◆ **Listed entries**:
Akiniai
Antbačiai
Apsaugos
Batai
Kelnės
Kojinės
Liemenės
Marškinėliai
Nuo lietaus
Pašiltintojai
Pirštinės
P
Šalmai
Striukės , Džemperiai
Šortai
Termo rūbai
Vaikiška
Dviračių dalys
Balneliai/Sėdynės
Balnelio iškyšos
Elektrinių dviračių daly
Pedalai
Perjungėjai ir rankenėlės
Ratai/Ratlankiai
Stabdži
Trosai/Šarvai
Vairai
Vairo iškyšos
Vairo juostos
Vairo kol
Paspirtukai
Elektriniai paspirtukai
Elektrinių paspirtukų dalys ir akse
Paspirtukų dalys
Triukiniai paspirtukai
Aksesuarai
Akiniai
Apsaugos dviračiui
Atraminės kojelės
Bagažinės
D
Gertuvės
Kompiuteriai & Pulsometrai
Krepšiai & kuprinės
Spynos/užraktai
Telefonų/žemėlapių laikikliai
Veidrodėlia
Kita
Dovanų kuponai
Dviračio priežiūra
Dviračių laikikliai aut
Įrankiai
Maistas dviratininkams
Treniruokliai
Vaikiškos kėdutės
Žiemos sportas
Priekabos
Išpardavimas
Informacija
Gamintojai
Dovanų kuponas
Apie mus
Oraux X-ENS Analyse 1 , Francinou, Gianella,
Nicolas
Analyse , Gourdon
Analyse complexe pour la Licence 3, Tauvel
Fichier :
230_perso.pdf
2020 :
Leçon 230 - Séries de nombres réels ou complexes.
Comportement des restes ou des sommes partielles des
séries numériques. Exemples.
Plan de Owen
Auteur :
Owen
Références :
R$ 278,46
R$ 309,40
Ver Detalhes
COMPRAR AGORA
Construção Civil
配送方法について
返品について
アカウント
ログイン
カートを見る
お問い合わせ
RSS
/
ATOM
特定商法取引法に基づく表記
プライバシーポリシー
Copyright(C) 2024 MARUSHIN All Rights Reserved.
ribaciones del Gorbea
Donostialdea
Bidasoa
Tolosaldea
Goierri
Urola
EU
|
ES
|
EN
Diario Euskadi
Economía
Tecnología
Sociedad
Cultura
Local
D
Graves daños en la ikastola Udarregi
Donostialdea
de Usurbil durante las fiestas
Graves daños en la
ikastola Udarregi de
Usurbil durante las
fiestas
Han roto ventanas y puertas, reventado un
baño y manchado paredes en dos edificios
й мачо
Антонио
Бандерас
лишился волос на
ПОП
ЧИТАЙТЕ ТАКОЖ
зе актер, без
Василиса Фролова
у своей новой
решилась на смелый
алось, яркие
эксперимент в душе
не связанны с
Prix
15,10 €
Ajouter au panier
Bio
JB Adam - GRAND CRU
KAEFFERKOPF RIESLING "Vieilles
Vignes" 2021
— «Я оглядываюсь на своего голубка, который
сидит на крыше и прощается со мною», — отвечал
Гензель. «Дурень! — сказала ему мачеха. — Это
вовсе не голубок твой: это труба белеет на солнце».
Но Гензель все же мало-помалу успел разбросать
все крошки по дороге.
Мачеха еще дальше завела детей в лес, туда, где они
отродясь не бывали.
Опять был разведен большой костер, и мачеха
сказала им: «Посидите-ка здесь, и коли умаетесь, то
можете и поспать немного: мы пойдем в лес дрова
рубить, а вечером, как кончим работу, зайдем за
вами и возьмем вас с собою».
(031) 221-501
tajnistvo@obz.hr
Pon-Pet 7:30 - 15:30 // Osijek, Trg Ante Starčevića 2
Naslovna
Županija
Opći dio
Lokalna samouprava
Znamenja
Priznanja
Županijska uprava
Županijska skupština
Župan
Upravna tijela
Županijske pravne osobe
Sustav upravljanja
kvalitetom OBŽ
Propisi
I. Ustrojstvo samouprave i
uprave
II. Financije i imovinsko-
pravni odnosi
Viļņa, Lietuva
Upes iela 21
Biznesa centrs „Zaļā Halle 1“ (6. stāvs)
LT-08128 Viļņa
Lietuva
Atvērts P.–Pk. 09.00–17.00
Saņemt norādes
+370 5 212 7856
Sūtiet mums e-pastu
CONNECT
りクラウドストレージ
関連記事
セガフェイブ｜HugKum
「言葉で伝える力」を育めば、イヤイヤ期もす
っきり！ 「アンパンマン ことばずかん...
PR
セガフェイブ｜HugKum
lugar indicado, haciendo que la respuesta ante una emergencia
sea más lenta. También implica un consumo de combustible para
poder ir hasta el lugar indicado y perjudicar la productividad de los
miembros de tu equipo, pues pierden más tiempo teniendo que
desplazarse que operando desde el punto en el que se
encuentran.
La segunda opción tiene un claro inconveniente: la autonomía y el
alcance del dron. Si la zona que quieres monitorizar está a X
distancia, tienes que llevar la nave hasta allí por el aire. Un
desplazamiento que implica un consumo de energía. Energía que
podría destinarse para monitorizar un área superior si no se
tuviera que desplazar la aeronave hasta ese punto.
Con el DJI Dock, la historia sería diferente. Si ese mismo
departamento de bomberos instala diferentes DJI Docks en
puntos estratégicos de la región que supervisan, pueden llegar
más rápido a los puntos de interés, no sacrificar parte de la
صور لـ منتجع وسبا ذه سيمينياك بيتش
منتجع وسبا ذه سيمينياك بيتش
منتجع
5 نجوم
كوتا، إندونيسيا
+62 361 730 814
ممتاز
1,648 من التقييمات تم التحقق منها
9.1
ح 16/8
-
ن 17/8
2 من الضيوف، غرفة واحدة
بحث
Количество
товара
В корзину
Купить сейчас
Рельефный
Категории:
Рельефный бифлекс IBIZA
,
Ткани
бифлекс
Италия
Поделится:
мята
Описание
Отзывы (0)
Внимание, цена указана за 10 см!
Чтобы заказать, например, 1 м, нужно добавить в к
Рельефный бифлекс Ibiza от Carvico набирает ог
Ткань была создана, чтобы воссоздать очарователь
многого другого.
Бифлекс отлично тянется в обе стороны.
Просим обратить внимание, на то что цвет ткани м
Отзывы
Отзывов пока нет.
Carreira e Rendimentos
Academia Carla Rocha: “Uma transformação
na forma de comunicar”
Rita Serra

◆ **Task details**:
Retype the text of every item above, keeping each line as it is and changing nothing.

◆ **Answer box**:
Akiniai
Antbačiai
Apsaugos
Batai
Kelnės
Kojinės
Liemenės
Marškinėliai
Nuo lietaus
Pašiltintojai
Pirštinės
P
Šalmai
Striukės , Džemperiai
Šortai
Termo rūbai
Vaikiška
Dviračių dalys
Balneliai/Sėdynės
Balnelio iškyšos
Elektrinių dviračių daly
Pedalai
Perjungėjai ir rankenėlės
Ratai/Ratlankiai
Stabdži
Trosai/Šarvai
Vairai
Vairo iškyšos
Vairo juostos
Vairo kol
Paspirtukai
Elektriniai paspirtukai
Elektrinių paspirtukų dalys ir akse
Paspirtukų dalys
Triukiniai paspirtukai
Aksesuarai
Akiniai
Apsaugos dviračiui
Atraminės kojelės
Bagažinės
D
Gertuvės
Kompiuteriai & Pulsometrai
Krepšiai & kuprinės
Spynos/užraktai
Telefonų/žemėlapių laikikliai
Veidrodėlia
Kita
Dovanų kuponai
Dviračio priežiūra
Dviračių laikikliai aut
Įrankiai
Maistas dviratininkams
Treniruokliai
Vaikiškos kėdutės
Žiemos sportas
Priekabos
Išpardavimas
Informacija
Gamintojai
Dovanų kuponas
Apie mus
Oraux X-ENS Analyse 1 , Francinou, Gianella,
Nicolas
Analyse , Gourdon
Analyse complexe pour la Licence 3, Tauvel
Fichier :
230_perso.pdf
2020 :
Leçon 230 - Séries de nombres réels ou complexes.
Comportement des restes ou des sommes partielles des
séries numériques. Exemples.
Plan de Owen
Auteur :
Owen
Références :
R$ 278,46
R$ 309,40
Ver Detalhes
COMPRAR AGORA
Construção Civil
配送方法について
返品について
アカウント
ログイン
カートを見る
お問い合わせ
RSS
/
ATOM
特定商法取引法に基づく表記
プライバシーポリシー
Copyright(C) 2024 MARUSHIN All Rights Reserved.
ribaciones del Gorbea
Donostialdea
Bidasoa
Tolosaldea
Goierri
Urola
EU
|
ES
|
EN
Diario Euskadi
Economía
Tecnología
Sociedad
Cultura
Local
D
Graves daños en la ikastola Udarregi
Donostialdea
de Usurbil durante las fiestas
Graves daños en la
ikastola Udarregi de
Usurbil durante las
fiestas
Han roto ventanas y puertas, reventado un
baño y manchado paredes en dos edificios
й мачо
Антонио
Бандерас
лишился волос на
ПОП
ЧИТАЙТЕ ТАКОЖ
зе актер, без
Василиса Фролова
у своей новой
решилась на смелый
алось, яркие
эксперимент в душе
не связанны с
Prix
15,10 €
Ajouter au panier
Bio
JB Adam - GRAND CRU
KAEFFERKOPF RIESLING "Vieilles
Vignes" 2021
— «Я оглядываюсь на своего голубка, который
сидит на крыше и прощается со мною», — отвечал
Гензель. «Дурень! — сказала ему мачеха. — Это
вовсе не голубок твой: это труба белеет на солнце».
Но Гензель все же мало-помалу успел разбросать
все крошки по дороге.
Мачеха еще дальше завела детей в лес, туда, где они
отродясь не бывали.
Опять был разведен большой костер, и мачеха
сказала им: «Посидите-ка здесь, и коли умаетесь, то
можете и поспать немного: мы пойдем в лес дрова
рубить, а вечером, как кончим работу, зайдем за
вами и возьмем вас с собою».
(031) 221-501
tajnistvo@obz.hr
Pon-Pet 7:30 - 15:30 // Osijek, Trg Ante Starčevića 2
Naslovna
Županija
Opći dio
Lokalna samouprava
Znamenja
Priznanja
Županijska uprava
Županijska skupština
Župan
Upravna tijela
Županijske pravne osobe
Sustav upravljanja
kvalitetom OBŽ
Propisi
I. Ustrojstvo samouprave i
uprave
II. Financije i imovinsko-
pravni odnosi
Viļņa, Lietuva
Upes iela 21
Biznesa centrs „Zaļā Halle 1“ (6. stāvs)
LT-08128 Viļņa
Lietuva
Atvērts P.–Pk. 09.00–17.00
Saņemt norādes
+370 5 212 7856
Sūtiet mums e-pastu
CONNECT
りクラウドストレージ
関連記事
セガフェイブ｜HugKum
「言葉で伝える力」を育めば、イヤイヤ期もす
っきり！ 「アンパンマン ことばずかん...
PR
セガフェイブ｜HugKum
lugar indicado, haciendo que la respuesta ante una emergencia
sea más lenta. También implica un consumo de combustible para
poder ir hasta el lugar indicado y perjudicar la productividad de los
miembros de tu equipo, pues pierden más tiempo teniendo que
desplazarse que operando desde el punto en el que se
encuentran.
La segunda opción tiene un claro inconveniente: la autonomía y el
alcance del dron. Si la zona que quieres monitorizar está a X
distancia, tienes que llevar la nave hasta allí por el aire. Un
desplazamiento que implica un consumo de energía. Energía que
podría destinarse para monitorizar un área superior si no se
tuviera que desplazar la aeronave hasta ese punto.
Con el DJI Dock, la historia sería diferente. Si ese mismo
departamento de bomberos instala diferentes DJI Docks en
puntos estratégicos de la región que supervisan, pueden llegar
más rápido a los puntos de interés, no sacrificar parte de la
صور لـ منتجع وسبا ذه سيمينياك بيتش
منتجع وسبا ذه سيمينياك بيتش
منتجع
5 نجوم
كوتا، إندونيسيا
+62 361 730 814
ممتاز
1,648 من التقييمات تم التحقق منها
9.1
ح 16/8
-
ن 17/8
2 من الضيوف، غرفة واحدة
بحث
Количество
товара
В корзину
Купить сейчас
Рельефный
Категории:
Рельефный бифлекс IBIZA
,
Ткани
бифлекс
Италия
Поделится:
мята
Описание
Отзывы (0)
Внимание, цена указана за 10 см!
Чтобы заказать, например, 1 м, нужно добавить в к
Рельефный бифлекс Ibiza от Carvico набирает ог
Ткань была создана, чтобы воссоздать очарователь
многого другого.
Бифлекс отлично тянется в обе стороны.
Просим обратить внимание, на то что цвет ткани м
Отзывы
Отзывов пока нет.
Carreira e Rendimentos
Academia Carla Rocha: “Uma transformação
na forma de comunicar”
Rita Serra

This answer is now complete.